И когда Жан ван дер Плац — шестнадцатилетний паренек, влюбленный в Джеймса, ходивший за ним тенью, — узнал, что его старший друг вовсе не немец, а англичанин, и предстал перед ним в слезах, Эшер застрелил его, чтобы спасти городскую агентуру и своего информатора кафра, которого бы неминуемо убили в отместку. А развяжись у кафра язык, были бы захвачены врасплох и вырезаны несколько подразделений британской армии. Вернувшись в Лондон, Эшер порвал с Департаментом и женился — к полному ужасу семейства восемнадцатилетней девочки, на чью любовь он к тому времени даже и не надеялся.
Эшер тогда искренне полагал, что со службой во имя Короля и Отечества покончено навсегда.
И вот он направляется в Париж, под обстреливающим вагон дождем, с несколькими фунтами в кармане — и все только потому, что увидел Игнаца Кароли беседующим с Чарльзом Фарреном.
Случилось то, чего Эшер боялся весь этот год — с тех пор, как он узнал, кто такой и что такое этот Фаррей и все ему подобные.
Идя по коридору из вагона в вагон, Эшер заметил в купе первого класса Кароли, читающего в одиночестве газету.
Подобно Дориану Грею, Кароли не утратил своей красоты за прошедшие тринадцать лет. А ведь ему уже должно быть сорок. И однако же — ни следа серебра в его гладких черных волосах или в ниточке усов, словно бы нарисованных тушью на короткой верхней гy6e; ни морщинки не залегло в уголках широко посаженных темных глаз.

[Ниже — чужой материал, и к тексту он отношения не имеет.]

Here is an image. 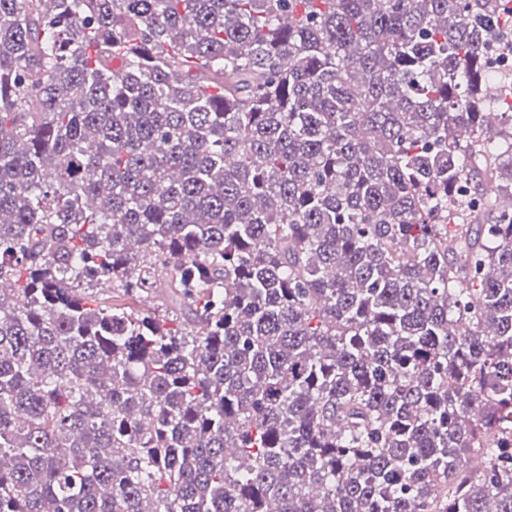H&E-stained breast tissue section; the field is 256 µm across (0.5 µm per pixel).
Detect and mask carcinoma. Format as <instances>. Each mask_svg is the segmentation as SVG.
<instances>
[{
	"instance_id": "1",
	"label": "carcinoma",
	"mask_w": 512,
	"mask_h": 512,
	"mask_svg": "<svg viewBox=\"0 0 512 512\" xmlns=\"http://www.w3.org/2000/svg\"><path fill=\"white\" fill-rule=\"evenodd\" d=\"M509 30L0 0V512H512Z\"/></svg>"
}]
</instances>
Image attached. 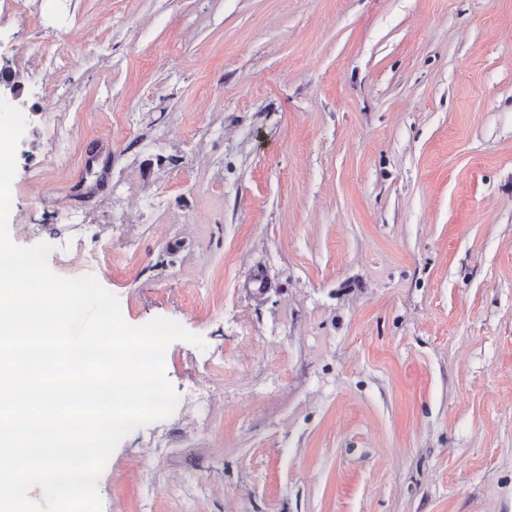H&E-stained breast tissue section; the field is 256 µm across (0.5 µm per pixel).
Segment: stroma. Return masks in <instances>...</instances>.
<instances>
[{"label":"stroma","instance_id":"1","mask_svg":"<svg viewBox=\"0 0 512 512\" xmlns=\"http://www.w3.org/2000/svg\"><path fill=\"white\" fill-rule=\"evenodd\" d=\"M24 3L12 240L205 341L101 512H512V0Z\"/></svg>","mask_w":512,"mask_h":512}]
</instances>
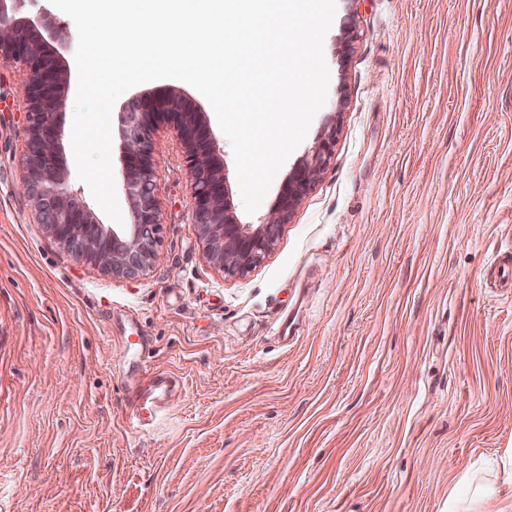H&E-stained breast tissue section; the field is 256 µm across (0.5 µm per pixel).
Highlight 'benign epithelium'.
Segmentation results:
<instances>
[{"instance_id":"obj_1","label":"benign epithelium","mask_w":512,"mask_h":512,"mask_svg":"<svg viewBox=\"0 0 512 512\" xmlns=\"http://www.w3.org/2000/svg\"><path fill=\"white\" fill-rule=\"evenodd\" d=\"M18 0H0V61L26 68L21 91L27 114L26 175L23 190L53 239L87 266L135 278L156 258L159 212L152 155L164 127L176 131L189 170L193 223L206 255L226 275H242L273 249L280 227L324 170L336 140V126L323 130L311 153L284 181L276 206L257 224L238 223L231 211L226 166L203 113L172 91L149 94L120 113V163L131 202L132 222H99L81 194L69 185L63 157L62 92L69 75L53 41L59 30L47 18L17 15Z\"/></svg>"}]
</instances>
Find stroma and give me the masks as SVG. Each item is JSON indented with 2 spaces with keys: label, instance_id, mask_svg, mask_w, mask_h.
Here are the masks:
<instances>
[{
  "label": "stroma",
  "instance_id": "stroma-1",
  "mask_svg": "<svg viewBox=\"0 0 512 512\" xmlns=\"http://www.w3.org/2000/svg\"><path fill=\"white\" fill-rule=\"evenodd\" d=\"M76 74L77 30L50 0ZM327 97L254 213L324 128L326 168L264 261L225 277L192 219L175 133L153 161L160 227L134 279L63 250L22 190L26 72L0 62V512H448L512 504V0H336ZM200 109L186 82L138 85ZM299 329L280 337L284 318ZM177 380L151 431L133 383ZM497 496L496 490L487 484L479 485L463 502H448V512H486L485 505Z\"/></svg>",
  "mask_w": 512,
  "mask_h": 512
}]
</instances>
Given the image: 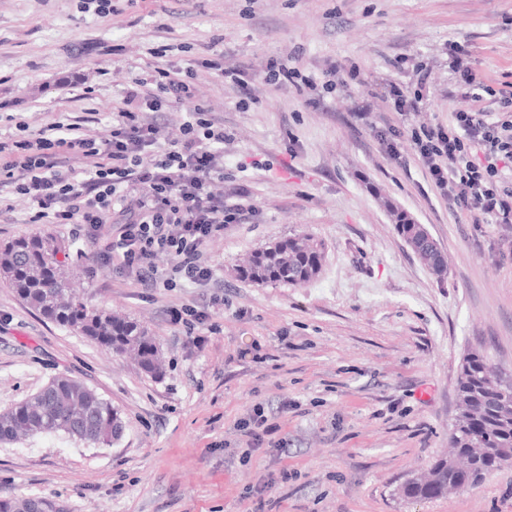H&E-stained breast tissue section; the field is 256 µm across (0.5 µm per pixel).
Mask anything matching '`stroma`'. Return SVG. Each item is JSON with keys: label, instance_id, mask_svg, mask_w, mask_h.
<instances>
[{"label": "stroma", "instance_id": "35a3bbf8", "mask_svg": "<svg viewBox=\"0 0 512 512\" xmlns=\"http://www.w3.org/2000/svg\"><path fill=\"white\" fill-rule=\"evenodd\" d=\"M0 0V137L17 123L61 121L105 137L133 79L192 70L196 103L224 127V196L247 203L205 248L207 287L148 288L96 260L79 224L30 223V203L0 187V247L54 241L90 308L140 321L157 340L154 376L44 318L0 275V412L58 377L77 380L121 416L119 440L62 433L0 443V500L39 497L64 512H512V466L478 487L432 499L402 485L448 450L466 356L484 353L512 378V226L470 224L433 189L409 140L389 160L379 130L444 123L449 112L499 111L512 83V0ZM489 93L466 94L451 51ZM223 55L248 83L226 86L206 60ZM323 81L312 94L265 81L270 59ZM421 89L408 119L384 97ZM407 213L439 243L448 270L427 269L394 229ZM323 242L304 285H257L237 267L279 239ZM202 346L167 311L213 310ZM282 444L248 452L254 406ZM292 473L281 481L282 470Z\"/></svg>", "mask_w": 512, "mask_h": 512}]
</instances>
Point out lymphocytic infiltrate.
Instances as JSON below:
<instances>
[{
	"label": "lymphocytic infiltrate",
	"instance_id": "1",
	"mask_svg": "<svg viewBox=\"0 0 512 512\" xmlns=\"http://www.w3.org/2000/svg\"><path fill=\"white\" fill-rule=\"evenodd\" d=\"M156 91L142 98L145 107H184L180 134L160 143L154 125L137 112L112 115L108 137L78 135L75 125L55 122L20 140L0 139V184L11 185L33 209L31 222L53 219L81 224L98 243L97 260L113 271L150 287L206 286L215 279L204 247L237 222L241 205L227 204L217 187L224 170L217 162L224 129L193 102L190 82L182 73L161 72ZM409 138L432 186L471 223L512 225V186L500 172L512 164V120L494 119L484 109L464 108L448 124L402 125L380 133L383 151L401 161L402 138ZM93 159L83 178L65 171L69 156ZM119 219L117 233L106 231ZM166 259L159 268L158 259Z\"/></svg>",
	"mask_w": 512,
	"mask_h": 512
}]
</instances>
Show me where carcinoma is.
Instances as JSON below:
<instances>
[{"label":"carcinoma","instance_id":"obj_1","mask_svg":"<svg viewBox=\"0 0 512 512\" xmlns=\"http://www.w3.org/2000/svg\"><path fill=\"white\" fill-rule=\"evenodd\" d=\"M395 230L412 246L420 262L434 274L447 271V261L422 225L401 211L393 212ZM49 239L32 237L0 249V271L17 294L45 318L72 328L115 354L133 353L140 368L162 372L155 337L138 321L105 309H89L71 288ZM324 258L321 242L307 237L274 241L252 253L238 269L257 284H305L320 273ZM503 386L485 355L472 352L457 382V414L449 434L456 467L448 457L436 459L426 471L410 479L403 494L410 499L448 495L447 486L460 490L481 484L512 454V410L502 404ZM63 432L86 443H107L121 436L123 422L112 405L72 379H55L40 392L0 413V442L20 434Z\"/></svg>","mask_w":512,"mask_h":512}]
</instances>
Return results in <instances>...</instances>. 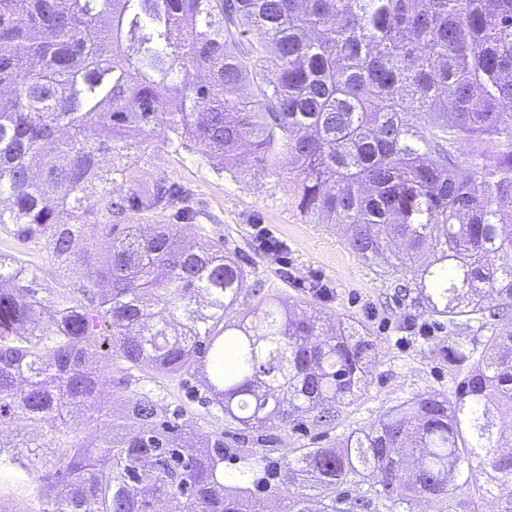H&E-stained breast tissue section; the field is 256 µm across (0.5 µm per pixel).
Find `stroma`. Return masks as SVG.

«Вся моя кровь вскипает от восторга при мысли, что я выполню любой приказ императора, каким бы он ни был! — С этими словами (вспомнил Эшер) он вскочил тогда на ноги в мягком сиянии газовых рожков „Кафе Версаль“, и шитье вспыхнуло на его алом мундире. Вспомнилось сияние идеалистического идиотизма на юношеском лице. — Я буду драться везде, куда бы Он меня ни послал!» Отчетливо слышалась заглавная буква в слове «Он» — император, а вокруг ревели и аплодировали друзья-гвардейцы. Хотя они взревели еще громче, когда кто-то из них пошутил: «Да, конечно, Игни… но кому придет в голову послать вас на врага?»
Но когда Кароли уже преследовал Эшера с собаками в Альпах, замучив перед этим до смерти его осведомителя и проводника из местных жителей, стало окончательно ясно, что в прошлый раз он умышленно корчил безмозглого дворянчика, проводящего жизнь на балах, а не в строю. Надолго запомнилась Эщеру эта погоня.